Coffee Merchandising Ideas
- Offer coffee to-go
- Use strong point-of-sale material and signage to attract attention to your coffee.
- Offer large size cups (up to 20 OZ) at a great price. It will attract the larger sale, and keep fresh coffee moving out the door by charging less per ounce for larger sizes.
- Offer creative coffee beverages made from your own recipes.
- Create specials that follow calendar occassions. (everyone knows that Valentine’s day is in February, but what about a Mexican coffee festival for Cinco de Mayo).
Your Crew is Your Best Merchandising Tool
- Staff participation is the key to promotions that work for your business. Refreshed apron designs, hats, t-shirts and other wearables can stimulate staff enthusism.
- Employee tastings help your crew to become comfortable with the tastes of every item on the coffee menu, and at the same time gives them a chance to become a community of fellow workers
- Work on having an upbeat and friendly (not artificially overfriendly) attitude among your crew. It will improve sales. Being hip may be cool, but unless Steve McQueen is a member of your crew the independent attitude of cool is rarely helpful to making a sale. Sales are fostered by a well mannered, warm and friendly, attitude.
- Recipes or blends of the week at special price points can develop your business, particularly if professional signage and energized baristas are supporting the items with strong graphics and suggestive chatter.
Lean Into Merchandising
- Signs, show cards, menu boards, videos, and point-of-purchase materials telling folks about your products help give your goods a special cache.

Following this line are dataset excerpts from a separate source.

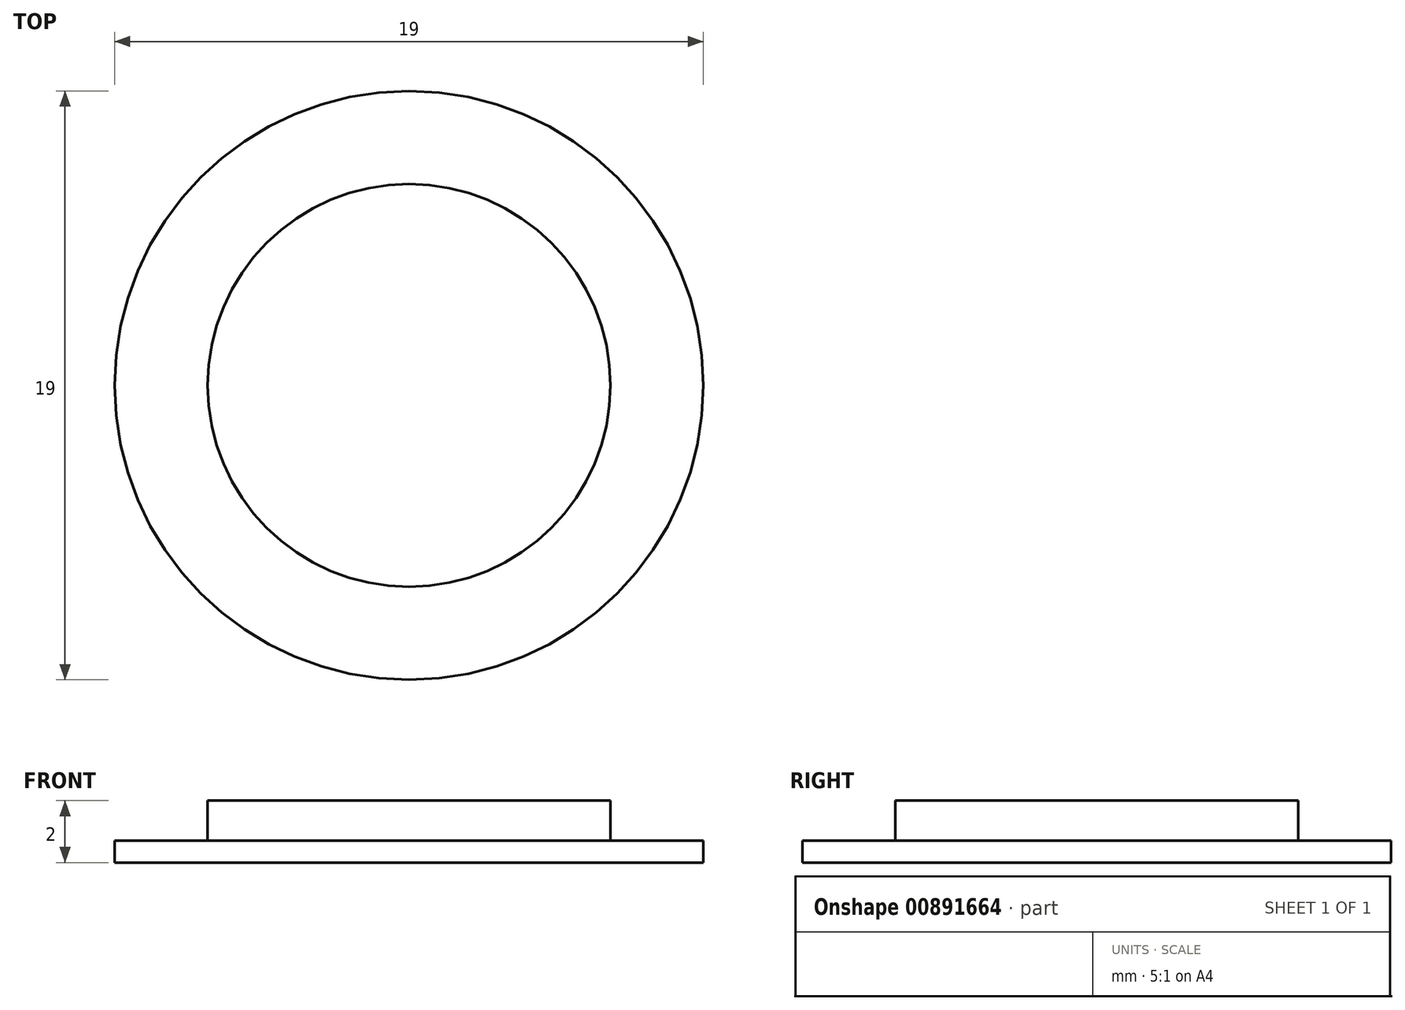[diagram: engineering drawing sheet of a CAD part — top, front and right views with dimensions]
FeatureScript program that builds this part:
annotation { "Feature Type Name" : "Feature", "Feature Type Description" : "" }
export const myFeature = defineFeature(function(context is Context, id is Id, definition is map)
    precondition{}
    {
        {
            var Q0;
            Q0=qCreatedBy(makeId("Right.planeOp"),FACE);
            var sketch = newSketch(context, id + "F0", { "sketchPlane" : qUnion([Q0])});
            skLineSegment(sketch, "E0", {"start": v(0, 0) * mm, "end": v(0, 2) * mm});
            skLineSegment(sketch, "E1", {"start": v(0, 2) * mm, "end": v(6.5, 2) * mm});
            skLineSegment(sketch, "E2", {"start": v(6.5, 2) * mm, "end": v(6.5, 0.7) * mm});
            skLineSegment(sketch, "E3", {"start": v(6.5, 0.7) * mm, "end": v(9.5, 0.7) * mm});
            skLineSegment(sketch, "E4", {"start": v(9.5, 0.7) * mm, "end": v(9.5, 0) * mm});
            skLineSegment(sketch, "E5", {"start": v(9.5, 0) * mm, "end": v(0, 0) * mm});
            skLineSegment(sketch, "E6", {"start": v(0, -24.46) * mm, "end": v(0, 8.55) * mm});
            skSolve(sketch);
        }
        {
            var Q0;
            {var subQ0=sQuery(id+"F0.wireOp",EDGE,"E1");Q0=makeQuery(id+"F0.imprint","IMPRINT",FACE,{"disambiguationData":[TD([[makeQuery(id+"F0.imprint","IMPRINT",EDGE,{"derivedFrom":subQ0}),-1.0]])]});}
            var Q1;
            Q1=sQuery(id+"F0.wireOp",EDGE,"E6");
            revolve(context, id + "F1", {"surfaceOperationType" : NewSurfaceOperationType.NEW, "entities" : qUnion([Q0]), "axis" : qUnion([Q1]), "revolveType" : RevolveType.FULL});
        }
    });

- Always use signature names on blends and beverages to make your goods stand out. (Tanzanian Pearls sounds much better than Tanzanian Peaberry). Make an extra effort to check spelling; always Colombia, never Columbia.

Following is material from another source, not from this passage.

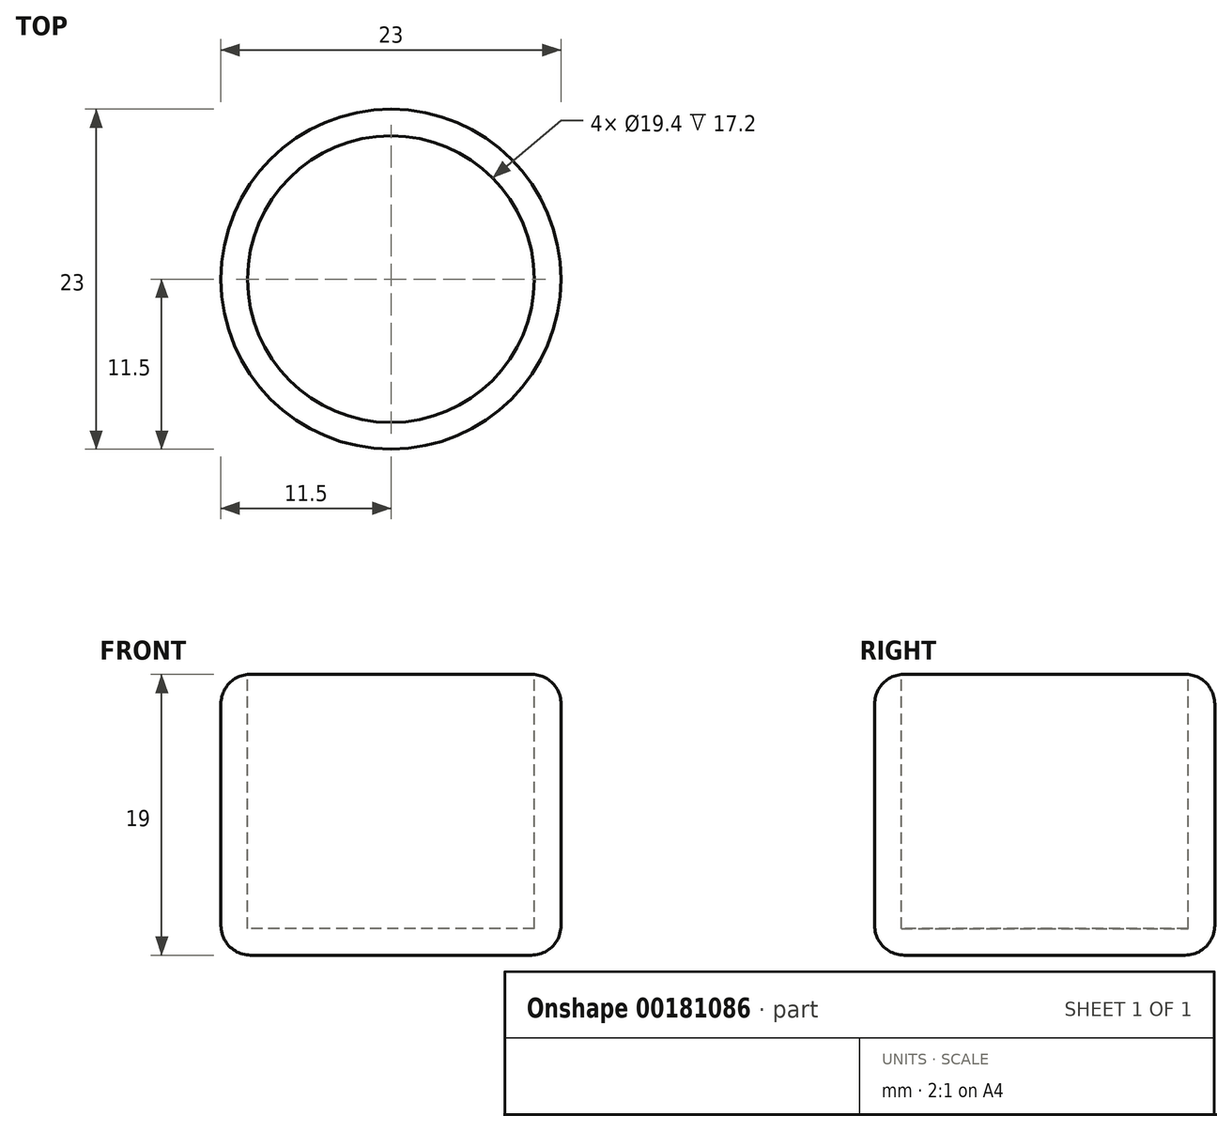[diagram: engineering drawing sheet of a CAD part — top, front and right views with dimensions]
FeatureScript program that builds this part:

- Promote coffee as a time of day event remembering that "coffee jump start" is a stronger merchandise forward phrase than "breakfast coffee."

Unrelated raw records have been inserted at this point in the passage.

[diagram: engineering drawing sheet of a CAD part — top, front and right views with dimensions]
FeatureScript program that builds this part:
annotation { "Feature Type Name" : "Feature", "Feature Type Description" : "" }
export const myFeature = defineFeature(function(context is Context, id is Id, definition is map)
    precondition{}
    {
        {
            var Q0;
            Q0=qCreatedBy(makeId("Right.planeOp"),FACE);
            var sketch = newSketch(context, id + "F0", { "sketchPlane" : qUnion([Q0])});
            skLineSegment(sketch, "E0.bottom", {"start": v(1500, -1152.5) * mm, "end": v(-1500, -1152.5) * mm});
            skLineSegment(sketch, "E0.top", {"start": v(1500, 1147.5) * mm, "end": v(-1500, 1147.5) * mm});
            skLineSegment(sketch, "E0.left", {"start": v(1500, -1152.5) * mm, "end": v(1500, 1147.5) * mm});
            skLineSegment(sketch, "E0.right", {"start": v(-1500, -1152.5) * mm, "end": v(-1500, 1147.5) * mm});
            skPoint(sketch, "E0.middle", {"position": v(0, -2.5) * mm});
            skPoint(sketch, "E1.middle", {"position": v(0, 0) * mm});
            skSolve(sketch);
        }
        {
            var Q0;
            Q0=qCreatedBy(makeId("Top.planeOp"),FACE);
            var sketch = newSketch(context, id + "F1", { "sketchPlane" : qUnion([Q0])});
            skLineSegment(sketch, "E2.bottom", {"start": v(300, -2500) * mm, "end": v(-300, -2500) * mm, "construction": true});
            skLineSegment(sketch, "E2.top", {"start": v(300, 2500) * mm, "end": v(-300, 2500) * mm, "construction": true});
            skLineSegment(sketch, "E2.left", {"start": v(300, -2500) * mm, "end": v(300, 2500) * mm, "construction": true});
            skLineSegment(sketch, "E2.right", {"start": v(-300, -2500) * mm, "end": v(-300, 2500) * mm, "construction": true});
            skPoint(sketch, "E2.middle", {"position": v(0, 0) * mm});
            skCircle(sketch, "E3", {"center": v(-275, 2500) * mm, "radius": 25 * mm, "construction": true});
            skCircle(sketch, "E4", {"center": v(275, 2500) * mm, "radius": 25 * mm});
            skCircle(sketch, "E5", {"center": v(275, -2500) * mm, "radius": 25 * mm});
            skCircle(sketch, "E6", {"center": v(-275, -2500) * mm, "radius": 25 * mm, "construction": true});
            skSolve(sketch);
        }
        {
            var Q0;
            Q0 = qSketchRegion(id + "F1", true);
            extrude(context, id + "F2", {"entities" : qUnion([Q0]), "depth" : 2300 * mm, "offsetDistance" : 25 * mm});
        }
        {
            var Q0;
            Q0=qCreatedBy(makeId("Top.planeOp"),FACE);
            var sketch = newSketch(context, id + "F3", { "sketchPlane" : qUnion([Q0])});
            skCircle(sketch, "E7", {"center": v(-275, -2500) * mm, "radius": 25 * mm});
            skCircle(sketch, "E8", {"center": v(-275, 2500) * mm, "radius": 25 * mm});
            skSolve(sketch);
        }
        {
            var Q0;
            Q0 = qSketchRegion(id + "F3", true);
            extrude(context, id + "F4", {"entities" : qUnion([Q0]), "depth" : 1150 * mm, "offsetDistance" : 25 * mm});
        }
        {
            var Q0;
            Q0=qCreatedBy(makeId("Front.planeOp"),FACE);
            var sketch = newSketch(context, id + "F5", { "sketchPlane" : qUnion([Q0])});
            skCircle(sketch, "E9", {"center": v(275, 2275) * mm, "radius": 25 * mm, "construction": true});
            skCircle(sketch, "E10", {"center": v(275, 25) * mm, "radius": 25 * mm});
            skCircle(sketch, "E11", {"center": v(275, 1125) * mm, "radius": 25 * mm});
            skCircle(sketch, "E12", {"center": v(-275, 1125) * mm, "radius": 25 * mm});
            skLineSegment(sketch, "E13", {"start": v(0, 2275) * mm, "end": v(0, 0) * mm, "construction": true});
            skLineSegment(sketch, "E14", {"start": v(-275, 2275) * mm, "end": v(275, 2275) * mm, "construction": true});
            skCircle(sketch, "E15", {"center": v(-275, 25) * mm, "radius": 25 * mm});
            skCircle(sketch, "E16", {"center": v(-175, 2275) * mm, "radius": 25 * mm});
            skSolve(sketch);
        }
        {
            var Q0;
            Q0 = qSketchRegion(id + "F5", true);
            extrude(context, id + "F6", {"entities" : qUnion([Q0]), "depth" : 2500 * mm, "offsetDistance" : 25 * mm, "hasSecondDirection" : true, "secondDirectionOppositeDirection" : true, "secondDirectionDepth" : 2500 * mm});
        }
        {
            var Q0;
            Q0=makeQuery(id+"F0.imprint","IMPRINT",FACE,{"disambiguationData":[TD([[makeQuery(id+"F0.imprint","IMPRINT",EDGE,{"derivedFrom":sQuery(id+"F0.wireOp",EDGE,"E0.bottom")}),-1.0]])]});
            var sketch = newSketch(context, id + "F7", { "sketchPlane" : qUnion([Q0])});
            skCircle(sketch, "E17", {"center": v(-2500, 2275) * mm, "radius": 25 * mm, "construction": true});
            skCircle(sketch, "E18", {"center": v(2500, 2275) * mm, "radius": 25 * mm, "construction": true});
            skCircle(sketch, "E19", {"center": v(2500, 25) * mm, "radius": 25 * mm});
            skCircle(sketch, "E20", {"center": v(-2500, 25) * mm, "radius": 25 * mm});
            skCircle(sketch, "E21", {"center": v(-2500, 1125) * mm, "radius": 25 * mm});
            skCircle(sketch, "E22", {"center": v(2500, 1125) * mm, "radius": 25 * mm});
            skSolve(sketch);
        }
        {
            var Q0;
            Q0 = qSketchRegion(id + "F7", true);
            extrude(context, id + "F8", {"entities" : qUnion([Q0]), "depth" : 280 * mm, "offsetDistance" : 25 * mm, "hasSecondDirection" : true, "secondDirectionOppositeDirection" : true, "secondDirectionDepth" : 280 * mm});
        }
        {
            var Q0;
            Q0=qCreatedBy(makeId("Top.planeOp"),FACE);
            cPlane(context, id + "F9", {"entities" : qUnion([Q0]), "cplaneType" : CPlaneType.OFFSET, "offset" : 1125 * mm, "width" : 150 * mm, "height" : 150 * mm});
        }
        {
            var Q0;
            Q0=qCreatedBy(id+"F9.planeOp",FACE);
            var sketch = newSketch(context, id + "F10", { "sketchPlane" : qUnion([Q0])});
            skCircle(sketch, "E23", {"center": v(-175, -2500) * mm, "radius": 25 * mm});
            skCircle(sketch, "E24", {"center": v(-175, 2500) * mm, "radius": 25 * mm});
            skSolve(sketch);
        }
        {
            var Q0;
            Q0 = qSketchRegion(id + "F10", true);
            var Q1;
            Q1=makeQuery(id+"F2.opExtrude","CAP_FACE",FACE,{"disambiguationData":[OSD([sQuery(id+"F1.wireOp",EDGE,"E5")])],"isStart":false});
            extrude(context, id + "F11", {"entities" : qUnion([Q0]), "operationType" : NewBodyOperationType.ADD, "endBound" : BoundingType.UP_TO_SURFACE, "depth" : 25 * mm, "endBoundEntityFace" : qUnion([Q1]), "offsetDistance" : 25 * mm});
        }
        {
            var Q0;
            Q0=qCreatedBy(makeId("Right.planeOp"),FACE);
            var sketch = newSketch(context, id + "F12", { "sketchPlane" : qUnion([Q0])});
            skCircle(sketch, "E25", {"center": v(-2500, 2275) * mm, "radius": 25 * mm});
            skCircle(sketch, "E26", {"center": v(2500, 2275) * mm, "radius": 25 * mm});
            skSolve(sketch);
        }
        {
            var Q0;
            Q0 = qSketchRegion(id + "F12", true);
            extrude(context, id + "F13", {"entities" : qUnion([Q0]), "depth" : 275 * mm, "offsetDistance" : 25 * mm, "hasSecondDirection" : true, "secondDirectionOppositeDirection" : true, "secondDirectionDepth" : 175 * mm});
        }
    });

Merchandising as an Integrated Idea
- Using eye appealing tableware and napkins improves the perceived taste of the products served from them, and establishes your bone fides as a place a cut above the competition.
- A garnish on a beverage adds something unexpected and special to for your customer to enjoy. In the 80s an espresso bar of my acquaintance served a shot with Jelly Belly brand jelly beans on the side and named it after the jelly bean loving president of the United States, Espresso Ron Reagan. A pinch of cocoa powder, a cinnamon stick, or a mint leaf do wonders for the customers’ ideas related to the quality level of your shop.
- If you are pulling shots and customizing beverages, rather than using a superautomatic espresso machine do it with a flourish, and where the customer (and anyone else nearby) can see it. Showmanship makes the coffee more enticing, and sells others on the idea. When you hear,"I'll have what he’s having," in the shop, you'll know you are on a successful path.